Rua Boa Ventura Thomaz Fagundes



Minhas remotas aventuras de infância tinham endereço:

Rua Boa Ventura Thomaz Fagundes,
número 131.

Já fui homem-aranha, ninja, herói-japonês;
experimentei a vilania experimentalista de infante;
brinquei castelos, esconderijos, armadilhas.

Tudo que sou remonta o que poderia ser naqueles tempos
nos velhos tempos das Boas Venturas Thomaz Fagundes.


quarta-feira, 10 de outubro de 2012

Sem-teto

Sou um causo sem casa.
E me causo um mal que me habita:
de não habitar casa alguma.

Ao revés: tenho hábito de habitar a luz da rua.

Meu pernoite me desacolhe, olhando postes e calçadas
que não me dão boas vindas...

Caso meus causos,
e não caso em casa alguma.

Tenho um sonho de morar num lugar
onde as histórias me cheguem pelo Correio.

domingo, 7 de outubro de 2012

Demo_cracia

O povo quer, o povo fala, o povo dita
E carrega bandeiras sem cores,
num causo sem causa.

A lei seca não vige;
então, o povão se inebria,
cheio de si...

A boca-de-urna não mente:
invente um candidato de última hora e confirme.

sábado, 29 de setembro de 2012

4 anos do HB!!!

Dia 24/09 o blog HB! completou 4 aninhos. Já sabe alguns passos, algumas palavras...

Em quatros anos, o blog não mudou tanto. Nem a poesia que sabemos fazer.

A poesia é uma certeza muda. É uma colheita que muitas vezes não rende frutos.

O poeta percebe, capta a realidade com senso-sensorial-além-do-trivial. Não vê mágica; simplesmente atenta às entrelinhas mais insignificantes, mais singelas.

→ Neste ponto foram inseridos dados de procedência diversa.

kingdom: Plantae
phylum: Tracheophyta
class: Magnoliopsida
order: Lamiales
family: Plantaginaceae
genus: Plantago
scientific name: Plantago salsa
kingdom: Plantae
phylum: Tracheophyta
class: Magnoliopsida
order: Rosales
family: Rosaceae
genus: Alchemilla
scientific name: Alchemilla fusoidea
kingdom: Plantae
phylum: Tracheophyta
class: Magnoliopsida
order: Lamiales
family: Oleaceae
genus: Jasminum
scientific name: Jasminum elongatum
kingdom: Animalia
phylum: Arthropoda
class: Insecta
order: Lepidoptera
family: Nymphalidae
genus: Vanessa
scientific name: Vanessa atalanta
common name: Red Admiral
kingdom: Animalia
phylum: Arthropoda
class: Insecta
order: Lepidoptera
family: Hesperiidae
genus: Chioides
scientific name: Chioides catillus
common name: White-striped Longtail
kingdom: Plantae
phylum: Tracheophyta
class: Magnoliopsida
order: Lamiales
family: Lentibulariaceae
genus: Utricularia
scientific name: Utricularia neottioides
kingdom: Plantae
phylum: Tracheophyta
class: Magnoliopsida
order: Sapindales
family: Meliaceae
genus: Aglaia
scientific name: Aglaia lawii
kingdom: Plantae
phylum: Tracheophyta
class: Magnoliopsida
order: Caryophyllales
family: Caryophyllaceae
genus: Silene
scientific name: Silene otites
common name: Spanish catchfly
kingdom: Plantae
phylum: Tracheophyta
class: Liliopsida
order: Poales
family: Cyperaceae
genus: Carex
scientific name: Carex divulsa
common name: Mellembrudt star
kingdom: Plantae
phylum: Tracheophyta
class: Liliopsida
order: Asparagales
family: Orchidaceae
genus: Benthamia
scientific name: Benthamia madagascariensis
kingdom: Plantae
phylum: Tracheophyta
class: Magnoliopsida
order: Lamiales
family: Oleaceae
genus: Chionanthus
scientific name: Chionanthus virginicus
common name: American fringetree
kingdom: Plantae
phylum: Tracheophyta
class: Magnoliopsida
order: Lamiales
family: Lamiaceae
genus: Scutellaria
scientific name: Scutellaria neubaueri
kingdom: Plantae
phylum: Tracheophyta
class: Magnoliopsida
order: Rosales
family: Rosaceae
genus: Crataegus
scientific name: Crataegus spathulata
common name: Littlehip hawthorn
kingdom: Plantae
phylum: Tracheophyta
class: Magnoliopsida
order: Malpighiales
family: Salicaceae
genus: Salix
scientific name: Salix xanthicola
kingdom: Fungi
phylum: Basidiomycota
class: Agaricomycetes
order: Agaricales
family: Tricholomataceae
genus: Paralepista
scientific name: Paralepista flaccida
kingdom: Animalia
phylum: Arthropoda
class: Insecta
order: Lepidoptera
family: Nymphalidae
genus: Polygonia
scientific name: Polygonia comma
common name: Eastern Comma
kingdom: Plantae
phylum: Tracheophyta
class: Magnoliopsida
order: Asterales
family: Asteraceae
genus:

Poesia é a valorização do simples, da florzinha de calçada, das cenas que a pressa das responsabilidades não nos permite ver.

Quanto mais responsável, menos poeta se é.

E a poesia teima, como uma leitura infantil do mundo de miudezas. É a franqueza de não saber tudo; melhor: é a sabedoria de desfazer explicações absolutas, encontrar o prisma mais particular dos objetos, sujeitos, casas, apartamentos, cidades, roças, mares e rios.

O HB! não busca crescimento ou maturidade; prefere ser verdejante, inacabado, projeto que se rabisca a cada dia.

Criança que completa quatros anos e confia na sua longeva infância!

quinta-feira, 27 de setembro de 2012

Criação

Imagem do Google


O criador cria a criatura criadora.

O homem não cria no que poderia ser:
Deus...

Deus em si:
o Homem que cria, crê.

quarta-feira, 19 de setembro de 2012

O poema é...

O poema é...
Uma coisa curta
Curta o poema!

O curto que te corta o corte,
E explode!

Soletra,
Só letra, que dirá palavra inteira,
Sexteto e redondilha...

Curta o corte que te curta,
E transmuda.

domingo, 16 de setembro de 2012

Monoamor

Monoamor, mon amour
quero, para sempre
todos os dias
mesmíssima monotonia com você.

Meu contentamento é todo seu
a quem confluem meus rios
mesmo sem riso;
contigo hei de matar e morrer o tédio

Ouço, surdo,
teu coração dizer,
sem estéreo:

eu também, monoamor!

sexta-feira, 14 de setembro de 2012

Poliamor

(sala de espera do oftamologista)

Você já tem programa pra hoje à noite?
(afinal é sexta-feira)
Ainda que esteja desinteressada, sua vida pode ser mais interessante...
um namorado gordo te espera...
enfim, é fim-de-semana.

Não proponho tirá-la do tédio e rotina, pra sempre;
mas por alguns minutos seremos descobertos...
Talvez você tenha um paladar inédito
tato ou eletricidade que eu desconheça...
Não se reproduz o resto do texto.